Bientôt, elle plia le tissu blanc immaculé et passa à un autre type d’exploration : se déplacer de plus en plus haut dans l’espace, trouver un ancrage et une plus grande proximité avec la grâce du ciel, explorer l’expression et les contours de l’espace avec des mouvement.

L’exploration du mouvement a évolué vers l’action par opposition à l’immobilité, à l’arrêt et au départ – pourtant, Green a magistralement maintenu le mouvement suspendu plutôt qu’arrêté, l’énergie cinétique continuant à travers elle. Malgré une lourdeur à certains endroits, elle a trouvé des moments d’aisance en tournant et en allongeant les membres, semblant flotter.

Le ton a rapidement évolué vers quelque chose de beaucoup plus sombre et réfléchi, la partition racontant des souvenirs difficiles mais l’espoir d’être présent malgré ces souvenirs. Le geste de Green était plein de force mais de malléabilité. Elle a apporté ces qualités à chaque mouvement, à chaque respiration. Elle a rempli le très grand projecteur de sa présence et a offert une masterclass en art de la performance.

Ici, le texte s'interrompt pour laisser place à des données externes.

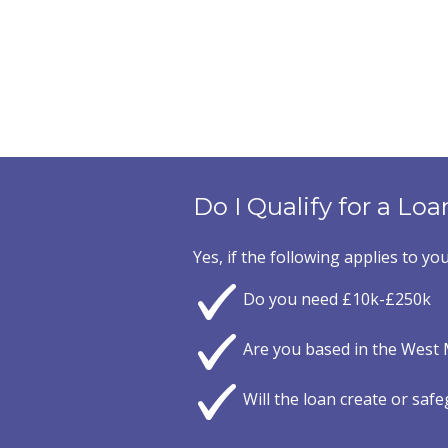
Do I Qualify for a Loa
Yes, if the following applies to you
Do you need £10k-£250k
Are you based in the West 
Will the loan create or saf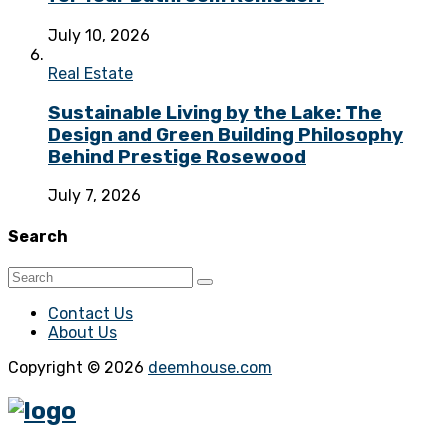
July 10, 2026
Real Estate
Sustainable Living by the Lake: The
Design and Green Building Philosophy
Behind Prestige Rosewood
July 7, 2026
Search
Contact Us
About Us
Copyright © 2026
deemhouse.com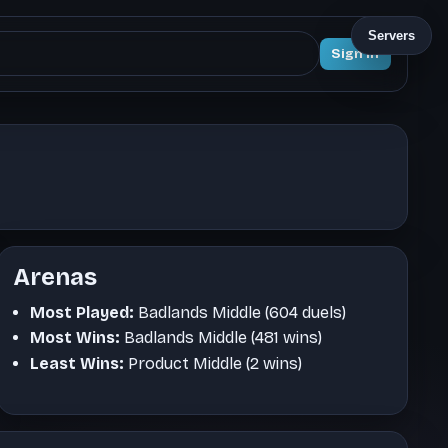
Servers
Sign In
Arenas
Most Played:
Badlands Middle (604 duels)
Most Wins:
Badlands Middle (481 wins)
Least Wins:
Product Middle (2 wins)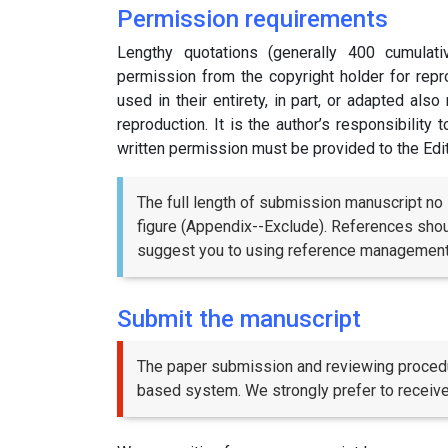
Permission requirements
Lengthy quotations (generally 400 cumulat
permission from the copyright holder for repro
used in their entirety, in part, or adapted als
reproduction. It is the author’s responsibility
written permission must be provided to the Edi
The full length of submission manuscript no 
figure (Appendix--Exclude). References shoul
suggest you to using reference management 
Submit the manuscript
The paper submission and reviewing proced
based system. We strongly prefer to receiv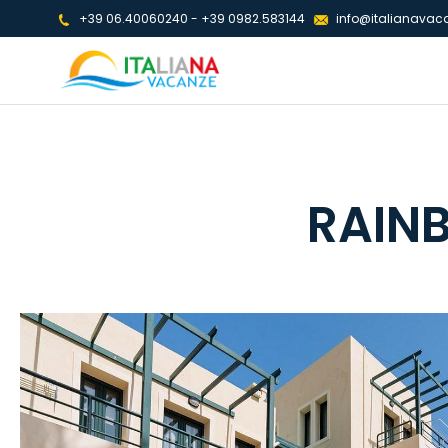
+39 06.40060240
-
+39 0982.583144
info@italianavaca
RAIN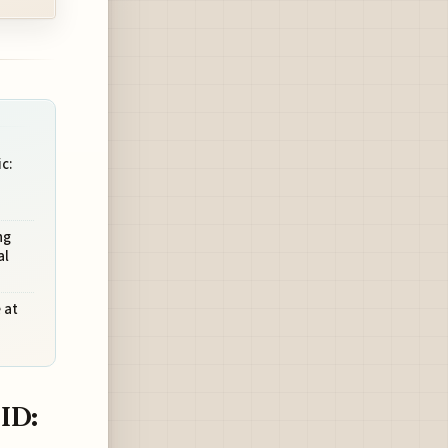
c:
ng
al
 at
ID: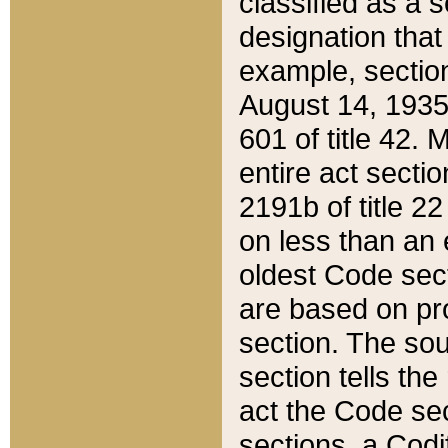
classified as a 
designation that
example, section
August 14, 1935,
601 of title 42.
entire act secti
2191b of title 2
on less than an 
oldest Code sect
are based on pr
section. The sou
section tells the
act the Code sec
sections, a Codi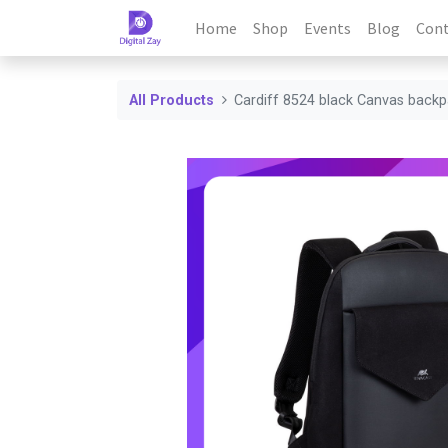
Home
Shop
Events
Blog
Cont
All Products
Cardiff 8524 black Canvas back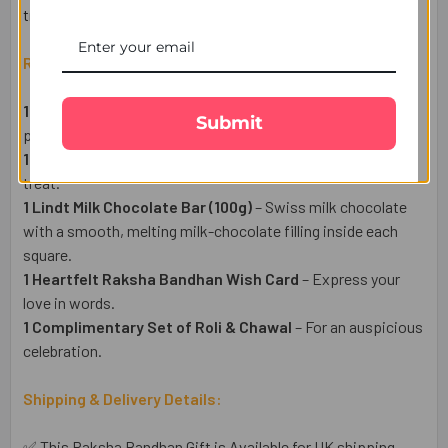
truly special, no matter the distance.
Raksha Bandhan Gift Set Includes:
1 Divine Trishul Rakhi
– A symbol divine love and
Submit
protection.
1 Pack of Premium Almonds (50g)
– A healthy & delightful
treat.
1 Lindt Milk Chocolate Bar (100g)
– Swiss milk chocolate
with a smooth, melting milk-chocolate filling inside each
square.
1 Heartfelt Raksha Bandhan Wish Card
– Express your
love in words.
1 Complimentary Set of Roli & Chawal
– For an auspicious
celebration.
Shipping & Delivery Details:
✅ This Raksha Bandhan Gift is Available for UK shipping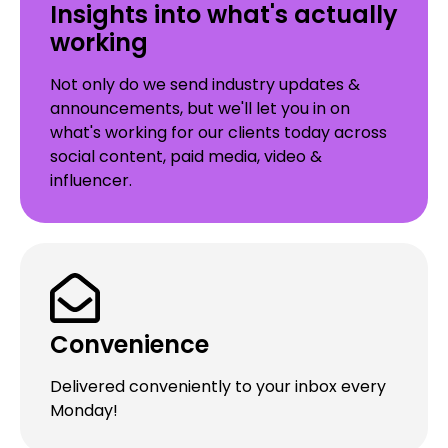
Insights into what's actually
working
Not only do we send industry updates &
announcements, but we'll let you in on
what's working for our clients today across
social content, paid media, video &
influencer.
Convenience
Delivered conveniently to your inbox every
Monday!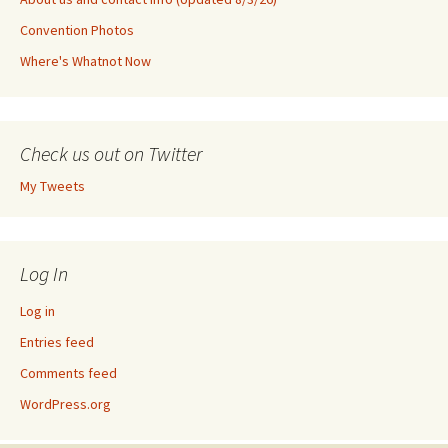
Convention Photos
Where's Whatnot Now
Check us out on Twitter
My Tweets
Log In
Log in
Entries feed
Comments feed
WordPress.org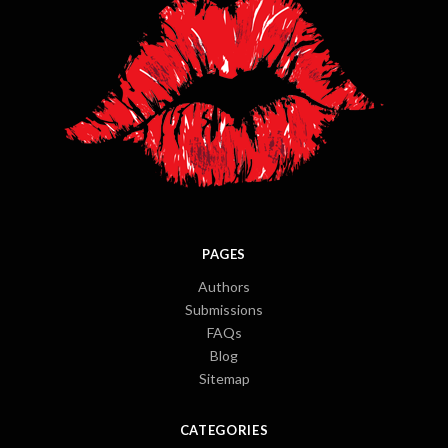
PAGES
Authors
Submissions
FAQs
Blog
Sitemap
CATEGORIES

Dans un autre contraste satisfaisant, elle a donné un coup de pied haut mais s’est penchée profondément – ​​et vers la fin de la section a trouvé le sol lui-même, ressentant peut-être du réconfort dans son soutien. Pourtant, elle s’est relevée – des gestes incarnant la lutte mais néanmoins la persistance. Puis vint une partition vraiment groovy et puissante, et la maîtrise technique et l’engagement artistique de Green étaient plus clairs que jamais.

En plus d’un sentiment de force encore plus grand, il y avait un nouvel aspect ludique dans cette section; elle balança sa longue jupe d’un côté à l’autre, son torse ondulant librement avec son mouvement, et sourit légèrement alors que sa jambe flottait vers le ciel. Ce mouvement joyeux s’est poursuivi alors que les lumières s’estompaient. Il était clair que ce qu’elle pouvait expérimenter, apprécier et persister continuerait.

C’est ça l’âme : lutter, persévérer, s’élever au-dessus pour se prélasser dans la joie pure. Si ce n’était pas déjà limpide, fonctionne dans la programmation All Access Fall 2021 d’Alvin Ailey American Dance Theatre – et Espace d’attente et Cri en particulier — a démontré que cette entreprise peut la peindre en mouvement comme aucune autre.

Par Kathryn Boland de Dance Informa.